Doctors Targeted in Opioid Crisis | Defending “Pill Mill” Allegations

Oct 27, 2017 @ 9:04 AM

This week, President Trump declared the opioid crises a Public Health Emergency. Earlier this year, Attorney General Jeff Session vowed a federal crackdown on doctors and pharmacists who are doling out a disproportionate number of opioids. The declaration that the crisis is a public health emergency frees up federal money for the DOJ and federal investigators to focus on perceived “pill mills.”

What are Opioids?

An opiate is a chemical derived from opium. An opioid is “opiate-like” but is man-made. Opioids include common drugs , such as oxycodone (OxyContin), hydrocodone (Vicodin), morphine, and methadone. They are commonly used for pain relief. Many opioids, such as OxyCodone, Hydrocodone, Vicodin, and Percocet, are regularly prescribed by doctors.
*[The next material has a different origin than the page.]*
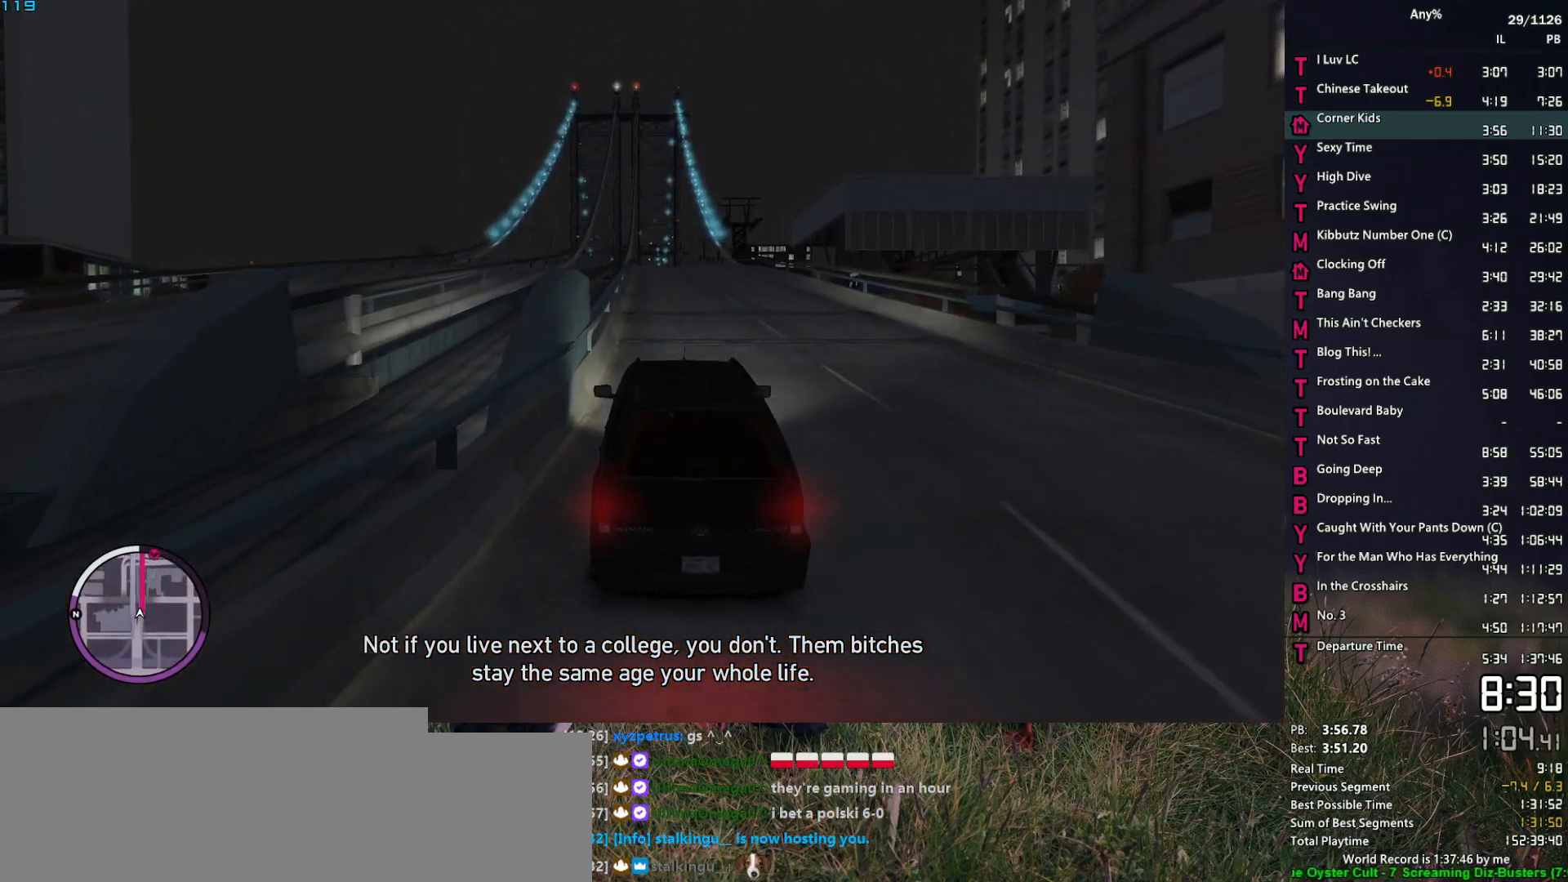
{"keys": ["w"], "mouse": [], "mouse_move": "still", "events": []}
Other painkillers, such as morphine and fentanyl, are used during surgery or to ease the suffering caused by cancer. The illegal and highly addictive street drug heroin is also an opioid.

opioid use

What is the Opioid Crisis?

According to the Center for Disease Control and Prevention, 259 million prescriptions for opioids were written in the United States in 2012. To understand the sheer number of prescriptions being written, that would be 82 prescriptions for opioids written for every 100 Americans.

Every 19 minutes someone dies from an accidental drug overdose — most often from opioids. Opioids are highly addictive and as a person’s tolerance builds up, they need more and more of the drug to have the same effect.
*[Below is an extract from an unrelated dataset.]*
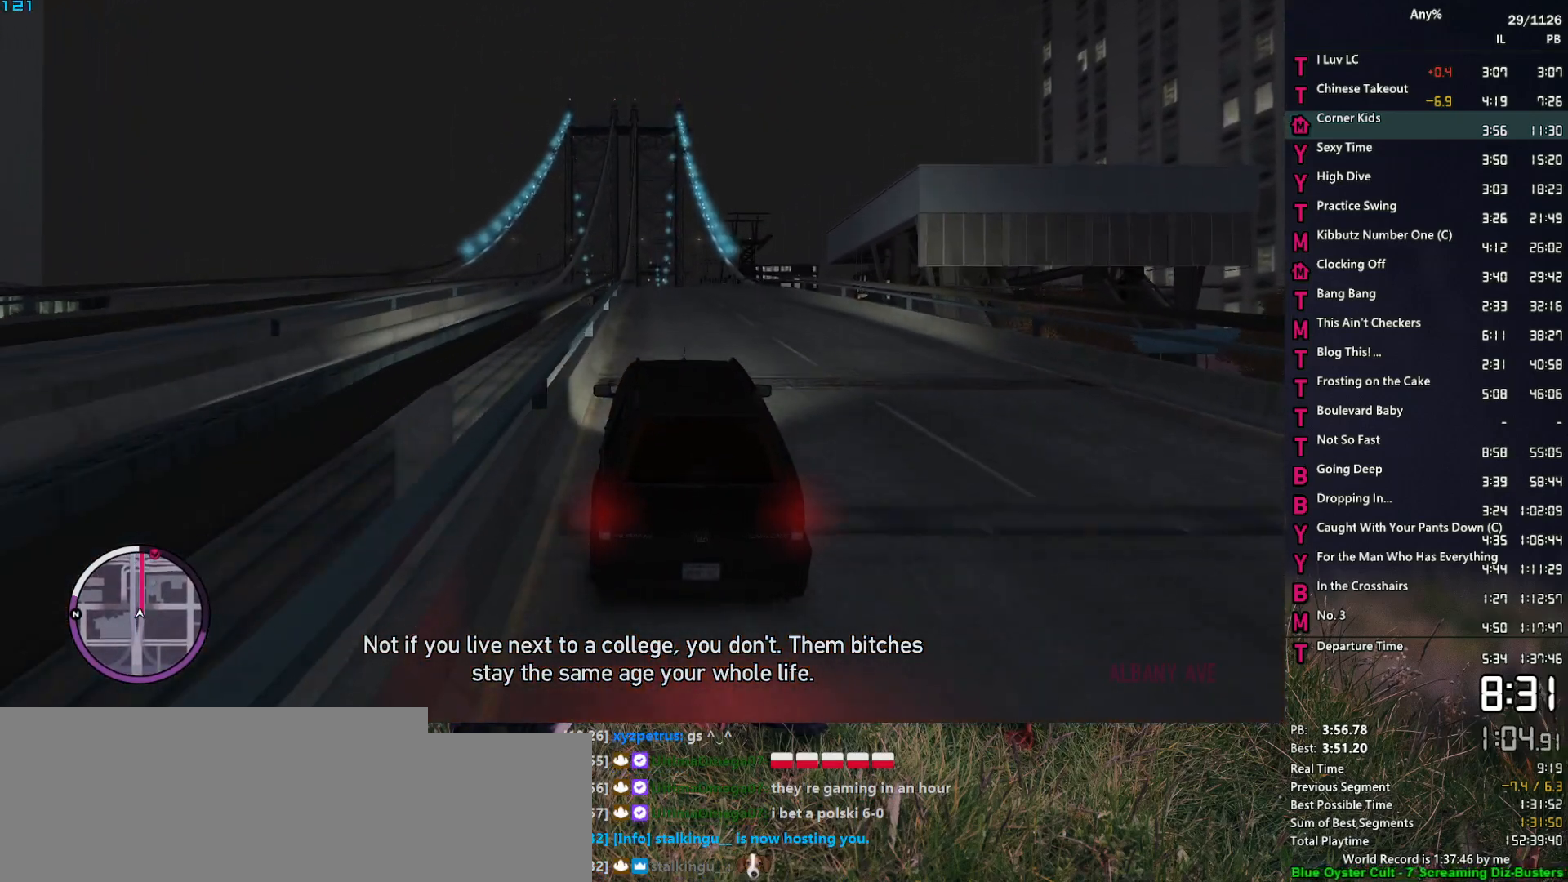
{"keys": ["w"], "mouse": [], "mouse_move": "still", "events": []}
Many people’s introduction to opioids begins innocently enough — with a prescription from their doctor. Unfortunately, these highly-addictive and powerful painkillers can take users down a dangerous path that can lead to charges for them and the doctors prescribing the medication.

opioid crisis

What are Opioid Pill Mills?

Recently, dozens of doctors across the country have been charged with running “opioid pill mills” out of their clinics. From Dallas to Detroit, doctors have been indicted on federal charges for illegally prescribing opioids, such as hydrocodone, oxycodone, and even the highly addictive fentanyl.

A pill mill refers to a clinic or doctor’s office that prescribes medication without a medical purpose or outside the normal course of medical practice – meaning they are prescribed for profit rather than medical necessity. Many “pill mills” only accept cash payments (no insurance or credit cards.) Some dispense medications directly from their office and may have lines of people waiting to get inside.
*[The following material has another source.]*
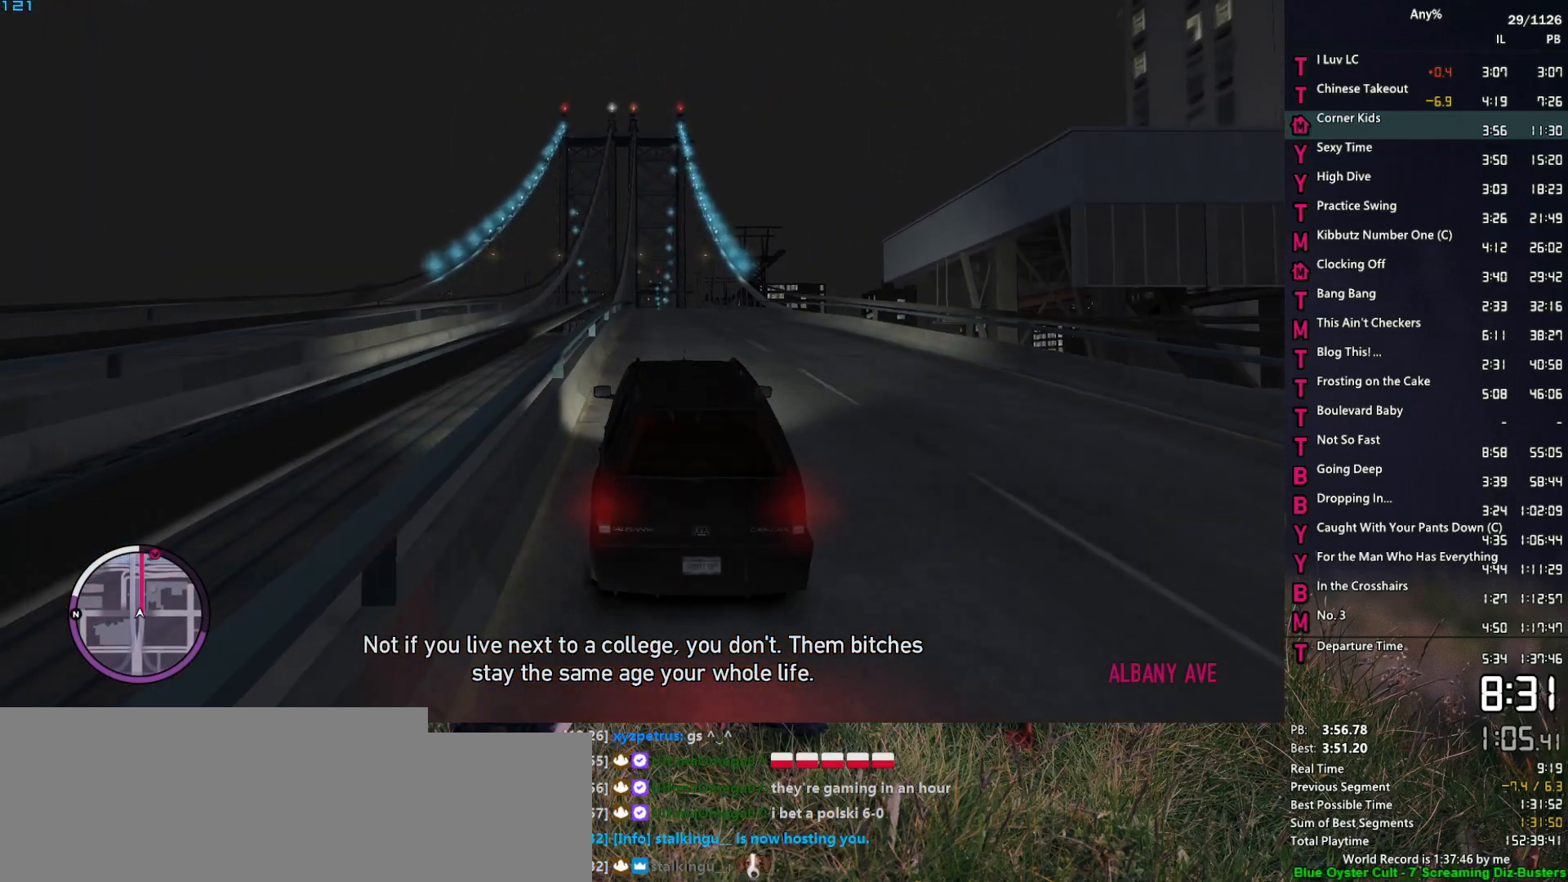
{"keys": ["w"], "mouse": [], "mouse_move": "still", "events": []}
Arrests and charges related to the illegal prescription, possession, sale or distribution of opioids are being taken very seriously. Here’s a look at the drugs, possible charges and punishments stemming from opioid-related crimes, and examples of doctors and pharmacists who have found themselves in legal trouble for opioid pill mills.

How are Doctors Landing in Legal Trouble for Prescribing Opioids?

Federal agents are now using a new analytics program that tracks drug prescription and sales. The program is supposed to expose doctors writing prescriptions at a faster rate than their peers and identify pharmacies dispensing disproportional numbers of pills. Traditional investigations also include federal agencies, like the Drug Enforcement Administration, obtaining physicians’ prescription records. The government asks paid experts if the prescriptions were being written in a manner the expert agrees with. If not, the prosecution may initiate charges or seek a statement from the doctor, or even issue a target letter or grand jury subpoena to elicit incriminating statements from the physician. It is also not uncommon for law enforcement to reach out to current or former employees to try to get dirt on the doctor. In other instances, the Government may send in a person to see how easy it is to get a prescription without a legitimate medical purpose.

The government will target and arrest doctors and clinic owners, but employees can also be arrested and charged.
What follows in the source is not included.